In the battle between Ted Cruz and Marco Rubio to define the GOP's Middle East policies, Rubio the superhawk has been consistently worse. But that doesn't mean Cruz is actually good. Consider these comments from last night's debate, in which the Texas senator offers a reasonable point about the disastrous consequences of the Libya war but then runs roughshod over an important distinction:


Marco 'n' Ted's Excellent Adventure

CNBC

[L]et's go back to the beginning of the Obama administration, when Hillary Clinton and Barack Obama led NATO in toppling the government in Libya. They did it because they wanted to promote democracy. A number of Republicans supported them….[W]e were told then that there were these moderate rebels that would take over. Well, the result is, Libya is now a terrorist war zone run by jihadists. Move over to Egypt. Once again, the Obama administration, encouraged by Republicans, toppled Mubarak who had been a reliable ally of the United States, of Israel, and in its place, Morsi and the Muslim Brotherhood came in, a terrorist organization.

Cruz uses the verb topple in both of his examples, but he's conflating two rather different situations. NATO really did topple the government of Libya. There was a revolution in progress, but the revolutionaries appeared to be losing; then the West swooped in with military support, tipping the scales in the rebels' favor. In Egypt, by contrast, the Obama administration's chief contribution to the revolution was to inform Mubarak, whose regime received heavy doses of American aid, that it would no longer stand behind him. There is a basic, fundamental difference between withdrawing support for a government and dropping bombs on it, yet Cruz speaks as though they're the same thing.

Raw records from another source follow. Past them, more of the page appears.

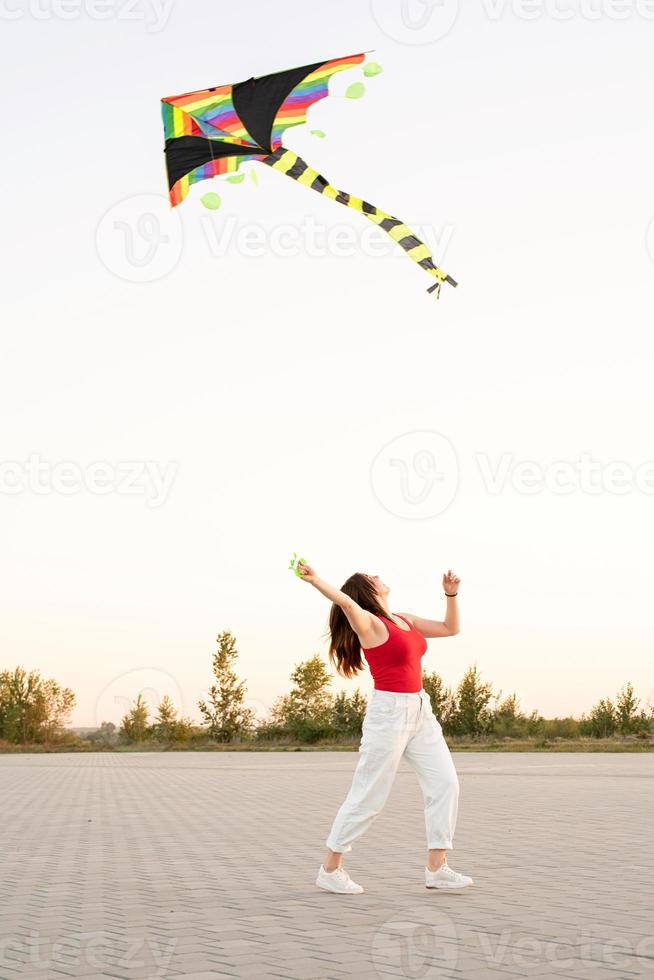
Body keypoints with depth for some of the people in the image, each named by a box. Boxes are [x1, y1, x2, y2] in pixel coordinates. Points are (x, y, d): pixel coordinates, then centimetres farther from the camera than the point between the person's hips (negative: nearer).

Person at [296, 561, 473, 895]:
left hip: (420, 710, 8)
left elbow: (450, 628, 23)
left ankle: (436, 868, 5)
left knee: (445, 783, 1)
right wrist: (315, 581, -46)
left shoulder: (407, 620, 15)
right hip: (388, 711, -8)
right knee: (368, 795, -2)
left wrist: (451, 593, 12)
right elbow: (346, 603, -30)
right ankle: (330, 869, 10)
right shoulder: (368, 623, -9)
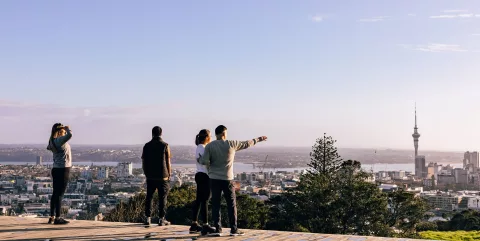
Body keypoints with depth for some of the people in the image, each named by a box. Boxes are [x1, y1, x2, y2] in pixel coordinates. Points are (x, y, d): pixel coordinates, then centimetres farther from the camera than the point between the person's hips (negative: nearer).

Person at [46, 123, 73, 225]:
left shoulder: (53, 141, 10)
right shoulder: (60, 140, -16)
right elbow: (69, 135, -36)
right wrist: (68, 128, -13)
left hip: (56, 170, 9)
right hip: (63, 170, -9)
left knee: (55, 194, 14)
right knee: (60, 194, -5)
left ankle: (52, 217, 20)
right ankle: (57, 218, -3)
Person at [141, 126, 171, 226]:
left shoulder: (147, 146, 3)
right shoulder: (165, 145, -5)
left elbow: (143, 162, 5)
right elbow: (168, 162, -5)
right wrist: (169, 174, 6)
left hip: (150, 177, 3)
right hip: (163, 176, -2)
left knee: (149, 197, 11)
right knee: (162, 198, 3)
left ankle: (148, 218, 10)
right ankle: (161, 219, 3)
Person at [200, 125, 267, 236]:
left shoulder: (209, 146, -2)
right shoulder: (231, 144, -3)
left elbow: (204, 161, -9)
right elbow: (247, 143, 9)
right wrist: (258, 139, 24)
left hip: (214, 178, 2)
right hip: (227, 179, -1)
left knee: (215, 204, 7)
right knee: (232, 204, 7)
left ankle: (218, 229, 4)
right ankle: (234, 229, 8)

Meanwhile, Marco Rubio's response to Cruz was even more confused:

To begin with, Moammar Qaddafi and the revolt against Qaddafi was not started by the United States. It was started by the Libyan people. And the reason why I argued we needed to get involved is because he was going to go one way or the other. And my argument then was proven true, and that is, the longer that civil war took, the more militias would be formed and the more unstable the country would be after the fact.

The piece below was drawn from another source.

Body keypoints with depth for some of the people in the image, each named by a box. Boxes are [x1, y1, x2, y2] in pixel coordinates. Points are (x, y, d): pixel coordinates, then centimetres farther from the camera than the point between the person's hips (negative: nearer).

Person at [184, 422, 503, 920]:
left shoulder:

If Cruz is giving Washington too much credit for what happened in Egypt, Rubio is giving it too little credit for what happened in Libya. Yes, a revolt was already underway there when the U.S. intervened; and yes, this rebellion was more violent than most of the other Arab Spring movements. But it was far from clear that Qaddafi "was going to go one way or the other," and that certainly wasn't how the intervention was sold to the public. If you look back at Rubio's own statements at the time, they're full of calls to "limit the regime's ability to wage war against its own citizens" and to stand with "the Libyan people, who simply yearn to usher in a new era of freedom." That is not the sort of thing you say if you think a dictatorship is bound to fall no matter what.

At any rate, given that Libya is engaged in a civil war right now, for reasons directly related to the fall of Moammar Qaddafi, it's a little perverse to claim that NATO's bombs made the country more stable than it otherwise would have been.

So if you want to subsidize the world's Mubaraks, Cruz may be your candidate; if you want to bomb the world's Qaddafis, you'll probably prefer Rubio. If you don't want to do either, you're going to have to look elsewhere.